New York has been littered with poorly run sports organizations in recent years. According to Colin Cowherd, part of the problem is that they’re influenced by local media. Surely, Mike Francesa would agree.
As Cowherd watches the New York Jets debacle with Zach Wilson play out from afar, the Fox Sports Radio host took note of the quarterback’s brutal press conference and acknowledged the impact local media can have on a team or player.
“I think it’s fair to say in the big cities, especially northeast cities with larger, louder media, Philly, Boston, New York—GMs and owners listen to talk radio,” Cowherd said. “They read the columns. The northeast media has more influence than the west coast media.”
“When I used to live out east in Connecticut, you’d hear WFAN and you’d hear them Met fans complaining,” Cowherd continued, using the 2009 signing of Jason Bay as an example of making a bad decision to appease the fans screaming on sports radio. “And then they’d go out and make a signing in free agency because their fans were complaining.”
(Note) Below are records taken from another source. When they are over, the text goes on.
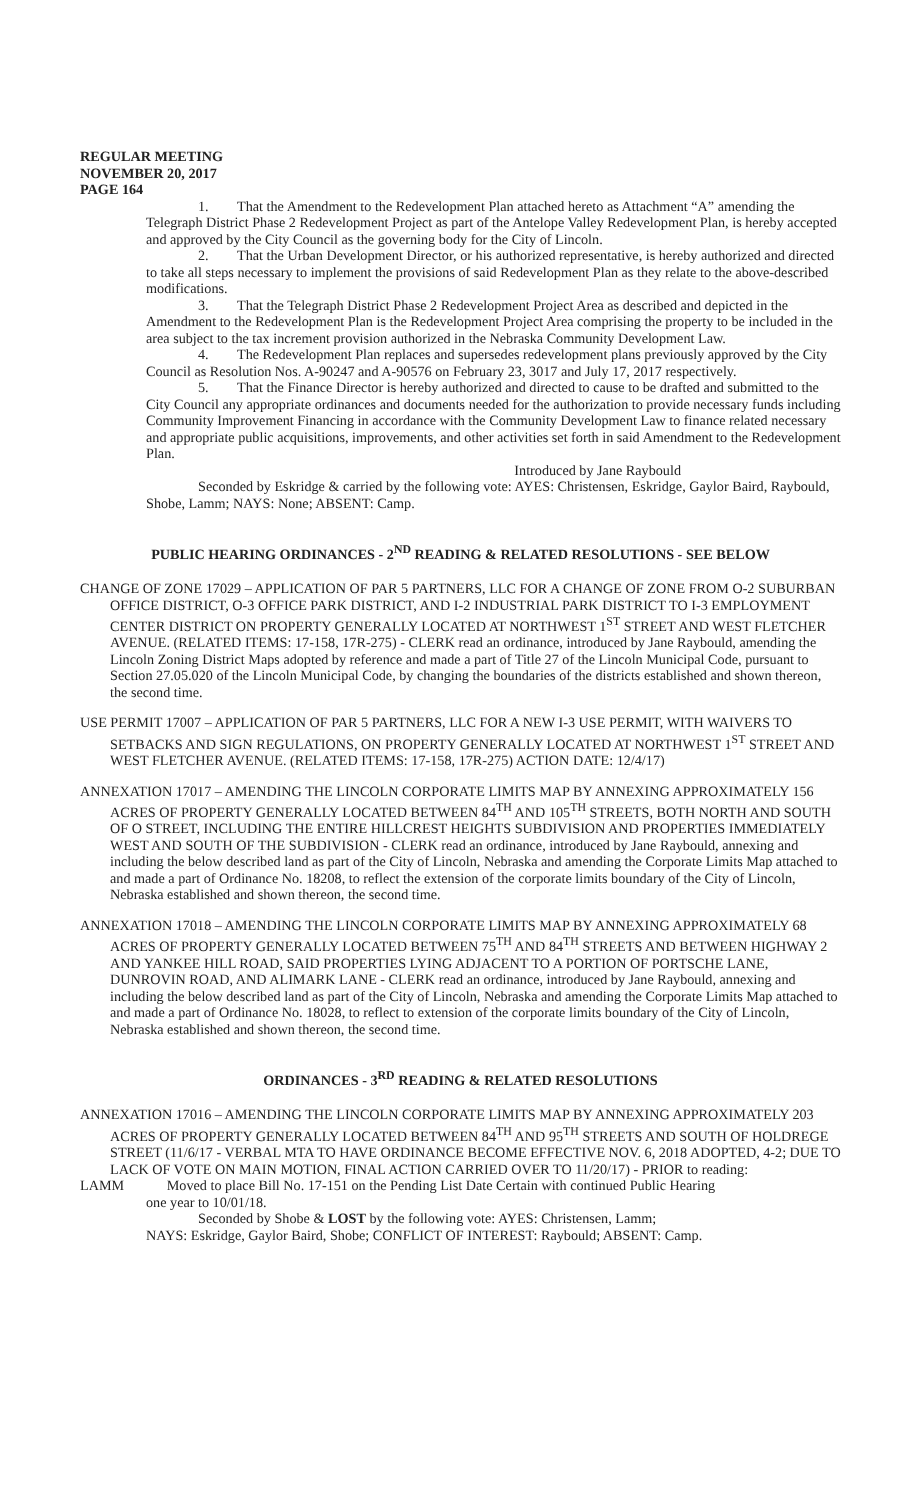REGULAR MEETING
NOVEMBER 20, 2017
PAGE 164
1. That the Amendment to the Redevelopment Plan attached hereto as Attachment “A” amending the Telegraph District Phase 2 Redevelopment Project as part of the Antelope Valley Redevelopment Plan, is hereby accepted and approved by the City Council as the governing body for the City of Lincoln.
2. That the Urban Development Director, or his authorized representative, is hereby authorized and directed to take all steps necessary to implement the provisions of said Redevelopment Plan as they relate to the above-described modifications.
3. That the Telegraph District Phase 2 Redevelopment Project Area as described and depicted in the Amendment to the Redevelopment Plan is the Redevelopment Project Area comprising the property to be included in the area subject to the tax increment provision authorized in the Nebraska Community Development Law.
4. The Redevelopment Plan replaces and supersedes redevelopment plans previously approved by the City Council as Resolution Nos. A-90247 and A-90576 on February 23, 3017 and July 17, 2017 respectively.
5. That the Finance Director is hereby authorized and directed to cause to be drafted and submitted to the City Council any appropriate ordinances and documents needed for the authorization to provide necessary funds including Community Improvement Financing in accordance with the Community Development Law to finance related necessary and appropriate public acquisitions, improvements, and other activities set forth in said Amendment to the Redevelopment Plan.
Introduced by Jane Raybould
Seconded by Eskridge & carried by the following vote: AYES: Christensen, Eskridge, Gaylor Baird, Raybould, Shobe, Lamm; NAYS: None; ABSENT: Camp.
PUBLIC HEARING ORDINANCES - 2<sup>ND</sup> READING & RELATED RESOLUTIONS - SEE BELOW
CHANGE OF ZONE 17029 – APPLICATION OF PAR 5 PARTNERS, LLC FOR A CHANGE OF ZONE FROM O-2 SUBURBAN OFFICE DISTRICT, O-3 OFFICE PARK DISTRICT, AND I-2 INDUSTRIAL PARK DISTRICT TO I-3 EMPLOYMENT CENTER DISTRICT ON PROPERTY GENERALLY LOCATED AT NORTHWEST 1<sup>ST</sup> STREET AND WEST FLETCHER AVENUE. (RELATED ITEMS: 17-158, 17R-275) - CLERK read an ordinance, introduced by Jane Raybould, amending the Lincoln Zoning District Maps adopted by reference and made a part of Title 27 of the Lincoln Municipal Code, pursuant to Section 27.05.020 of the Lincoln Municipal Code, by changing the boundaries of the districts established and shown thereon, the second time.
USE PERMIT 17007 – APPLICATION OF PAR 5 PARTNERS, LLC FOR A NEW I-3 USE PERMIT, WITH WAIVERS TO SETBACKS AND SIGN REGULATIONS, ON PROPERTY GENERALLY LOCATED AT NORTHWEST 1<sup>ST</sup> STREET AND WEST FLETCHER AVENUE. (RELATED ITEMS: 17-158, 17R-275) ACTION DATE: 12/4/17)
ANNEXATION 17017 – AMENDING THE LINCOLN CORPORATE LIMITS MAP BY ANNEXING APPROXIMATELY 156 ACRES OF PROPERTY GENERALLY LOCATED BETWEEN 84<sup>TH</sup> AND 105<sup>TH</sup> STREETS, BOTH NORTH AND SOUTH OF O STREET, INCLUDING THE ENTIRE HILLCREST HEIGHTS SUBDIVISION AND PROPERTIES IMMEDIATELY WEST AND SOUTH OF THE SUBDIVISION - CLERK read an ordinance, introduced by Jane Raybould, annexing and including the below described land as part of the City of Lincoln, Nebraska and amending the Corporate Limits Map attached to and made a part of Ordinance No. 18208, to reflect the extension of the corporate limits boundary of the City of Lincoln, Nebraska established and shown thereon, the second time.
ANNEXATION 17018 – AMENDING THE LINCOLN CORPORATE LIMITS MAP BY ANNEXING APPROXIMATELY 68 ACRES OF PROPERTY GENERALLY LOCATED BETWEEN 75<sup>TH</sup> AND 84<sup>TH</sup> STREETS AND BETWEEN HIGHWAY 2 AND YANKEE HILL ROAD, SAID PROPERTIES LYING ADJACENT TO A PORTION OF PORTSCHE LANE, DUNROVIN ROAD, AND ALIMARK LANE - CLERK read an ordinance, introduced by Jane Raybould, annexing and including the below described land as part of the City of Lincoln, Nebraska and amending the Corporate Limits Map attached to and made a part of Ordinance No. 18028, to reflect to extension of the corporate limits boundary of the City of Lincoln, Nebraska established and shown thereon, the second time.
ORDINANCES - 3<sup>RD</sup> READING & RELATED RESOLUTIONS
ANNEXATION 17016 – AMENDING THE LINCOLN CORPORATE LIMITS MAP BY ANNEXING APPROXIMATELY 203 ACRES OF PROPERTY GENERALLY LOCATED BETWEEN 84<sup>TH</sup> AND 95<sup>TH</sup> STREETS AND SOUTH OF HOLDREGE STREET (11/6/17 - VERBAL MTA TO HAVE ORDINANCE BECOME EFFECTIVE NOV. 6, 2018 ADOPTED, 4-2; DUE TO LACK OF VOTE ON MAIN MOTION, FINAL ACTION CARRIED OVER TO 11/20/17) - PRIOR to reading:
LAMM Moved to place Bill No. 17-151 on the Pending List Date Certain with continued Public Hearing
one year to 10/01/18.
Seconded by Shobe & LOST by the following vote: AYES: Christensen, Lamm;
NAYS: Eskridge, Gaylor Baird, Shobe; CONFLICT OF INTEREST: Raybould; ABSENT: Camp.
Interesting that Cowherd listened to WFAN and not 98.7 ESPN New York when he lived in Connecticut working for the Worldwide Leader as a national radio host.
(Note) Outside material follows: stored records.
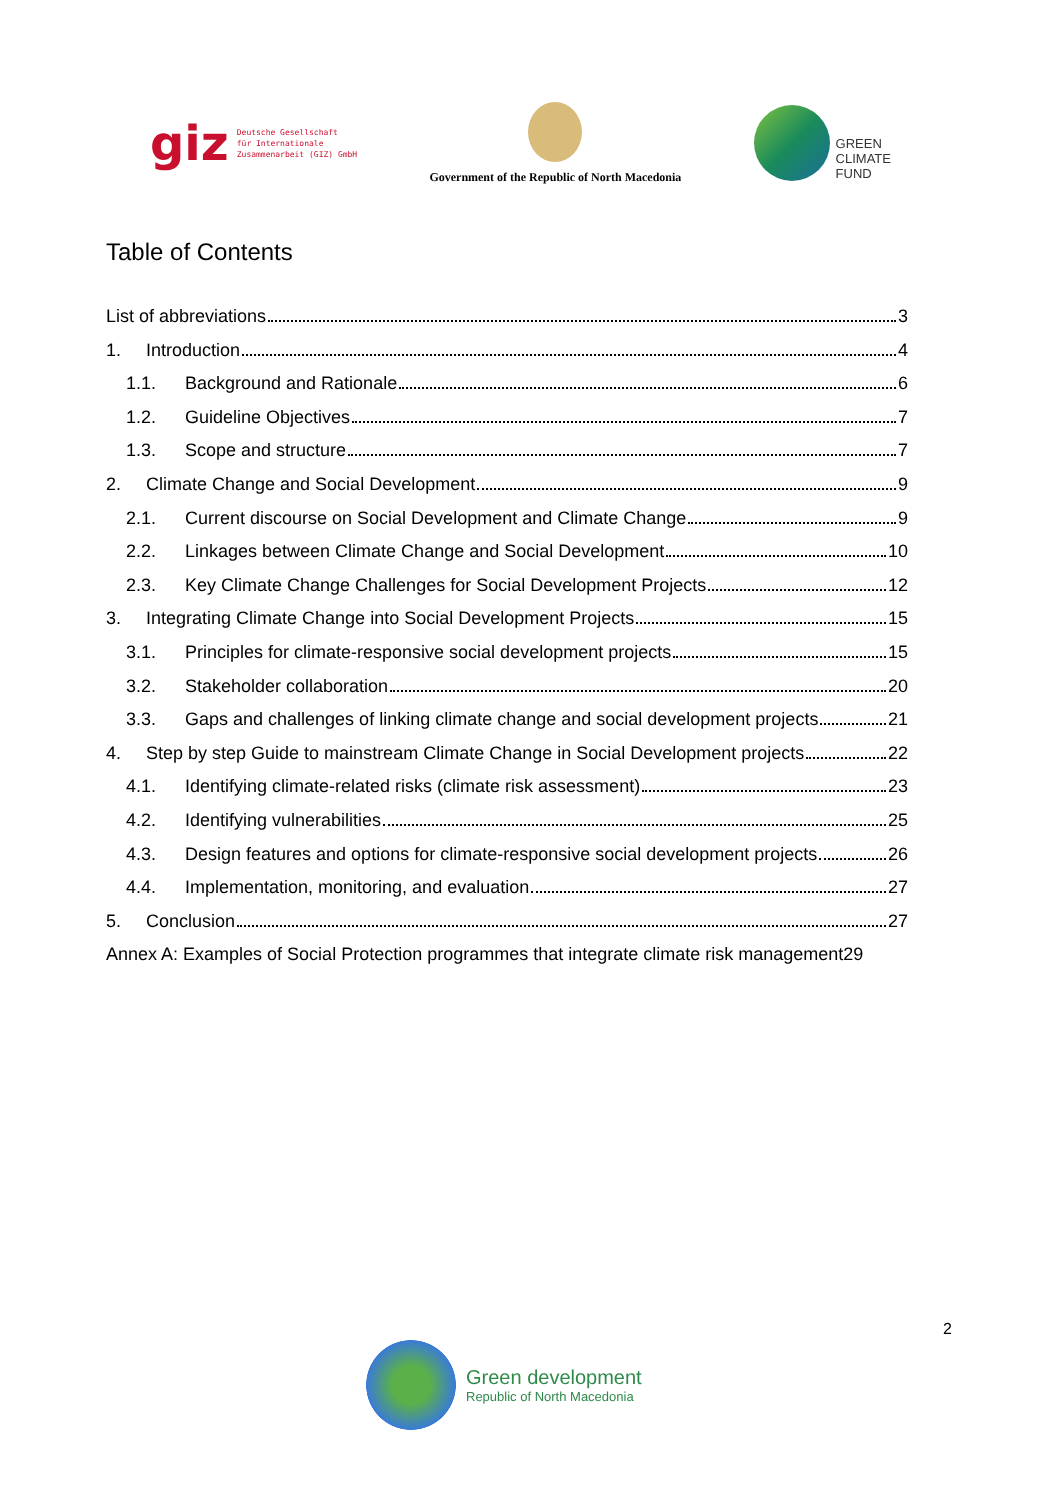giz Deutsche Gesellschaft
für Internationale
Zusammenarbeit (GIZ) GmbH
Government of the Republic of North Macedonia
GREEN
CLIMATE
FUND
Table of Contents
List of abbreviations 3
1. Introduction 4
1.1. Background and Rationale 6
1.2. Guideline Objectives 7
1.3. Scope and structure 7
2. Climate Change and Social Development 9
2.1. Current discourse on Social Development and Climate Change 9
2.2. Linkages between Climate Change and Social Development 10
2.3. Key Climate Change Challenges for Social Development Projects 12
3. Integrating Climate Change into Social Development Projects 15
3.1. Principles for climate-responsive social development projects 15
3.2. Stakeholder collaboration 20
3.3. Gaps and challenges of linking climate change and social development projects 21
4. Step by step Guide to mainstream Climate Change in Social Development projects 22
4.1. Identifying climate-related risks (climate risk assessment) 23
4.2. Identifying vulnerabilities 25
4.3. Design features and options for climate-responsive social development projects 26
4.4. Implementation, monitoring, and evaluation 27
5. Conclusion 27
Annex A: Examples of Social Protection programmes that integrate climate risk management29
2
Green development
Republic of North Macedonia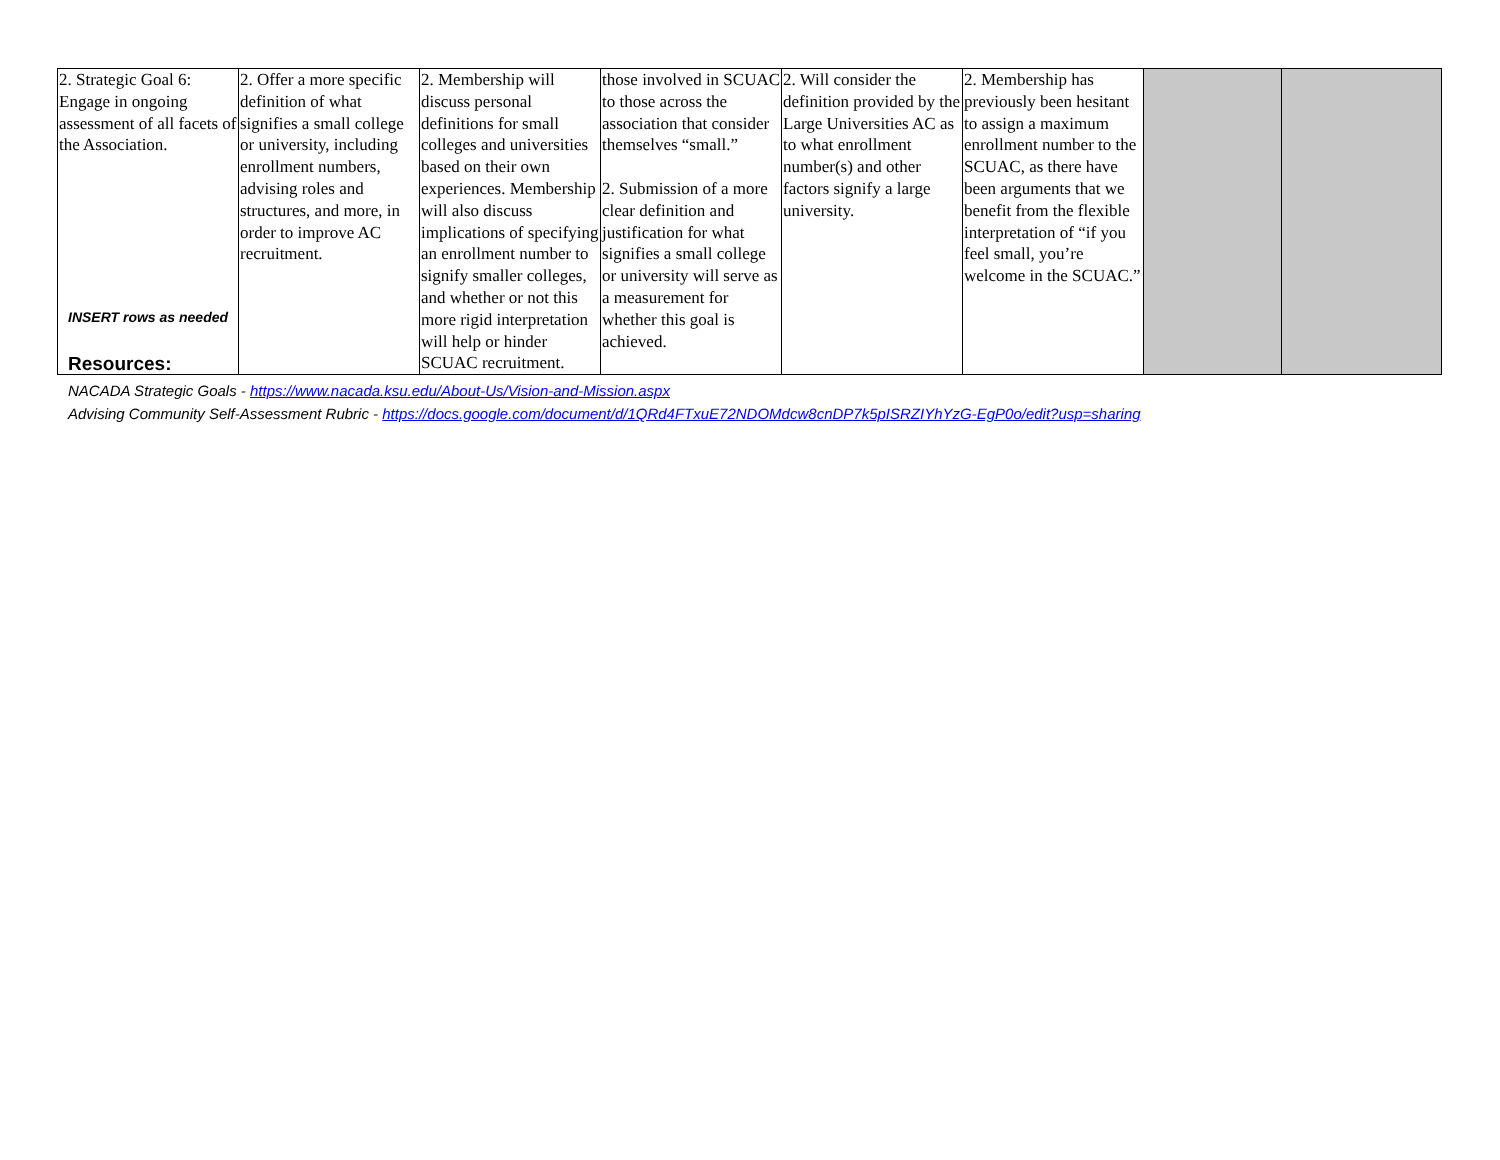| 2. Strategic Goal 6: Engage in ongoing assessment of all facets of the Association. | 2. Offer a more specific definition of what signifies a small college or university, including enrollment numbers, advising roles and structures, and more, in order to improve AC recruitment. | 2. Membership will discuss personal definitions for small colleges and universities based on their own experiences. Membership will also discuss implications of specifying an enrollment number to signify smaller colleges, and whether or not this more rigid interpretation will help or hinder SCUAC recruitment. | those involved in SCUAC to those across the association that consider themselves “small.” 2. Submission of a more clear definition and justification for what signifies a small college or university will serve as a measurement for whether this goal is achieved. | 2. Will consider the definition provided by the Large Universities AC as to what enrollment number(s) and other factors signify a large university. | 2. Membership has previously been hesitant to assign a maximum enrollment number to the SCUAC, as there have been arguments that we benefit from the flexible interpretation of “if you feel small, you’re welcome in the SCUAC.” | | |
INSERT rows as needed
Resources:
NACADA Strategic Goals - https://www.nacada.ksu.edu/About-Us/Vision-and-Mission.aspx
Advising Community Self-Assessment Rubric - https://docs.google.com/document/d/1QRd4FTxuE72NDOMdcw8cnDP7k5pISRZIYhYzG-EgP0o/edit?usp=sharing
“If you work for the Jets and you’re listening to WFAN, you’re the problem, not Zach Wilson,” said Cowherd’s Fox Sports Radio co-host Jason McIntyre.
For decades, former WFAN stalwarts Francesa and Chris “Mad Dog” Russo have claimed they were the reason the New York Mets traded for Mike Piazza in 1998, which proved to be a much better decision than signing Jason Bay. Francesa also believed he influenced the city to cancel the NYC Marathon after the area was ravaged by Hurricane Sandy in 2012. Further evidence of the influence WFAN has, Francesa stated former Jets general manager Mike Maccagnan used to call him to “pick his brain” while at the helm of the football team.
And while all of those examples are hearsay pushed by Francesa himself, there was the time former Mets manager Mickey Callaway was on the phone with Francesa for a live interview and he asked the Sports Pope for advice on how to handle Pete Alonso’s desire to compete in the Home Run Derby. Francesa advised Callaway to let Alonso compete, and the manager obliged.
While Francesa might ballyhoo some of the influence he had during his tenure with WFAN, Cowherd’s not wrong, sports radio in the northeast is a different beast than the rest of the country.